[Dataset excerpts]
Start of Block
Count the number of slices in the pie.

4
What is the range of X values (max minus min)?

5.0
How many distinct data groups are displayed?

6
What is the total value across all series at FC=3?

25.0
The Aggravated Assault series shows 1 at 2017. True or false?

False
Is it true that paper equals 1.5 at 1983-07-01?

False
End of Block
Start of Block
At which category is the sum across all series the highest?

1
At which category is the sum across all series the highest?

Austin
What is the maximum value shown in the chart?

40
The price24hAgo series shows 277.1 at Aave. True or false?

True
End of Block
Start of Block
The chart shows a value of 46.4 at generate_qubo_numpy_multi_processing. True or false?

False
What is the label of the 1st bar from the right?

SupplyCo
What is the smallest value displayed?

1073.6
End of Block
## JOB:
Display every line in the rows above that contains the word "shows". Case counts.

## ANSWER BOX:
The Aggravated Assault series shows 1 at 2017. True or false?
The price24hAgo series shows 277.1 at Aave. True or false?
The chart shows a value of 46.4 at generate_qubo_numpy_multi_processing. True or false?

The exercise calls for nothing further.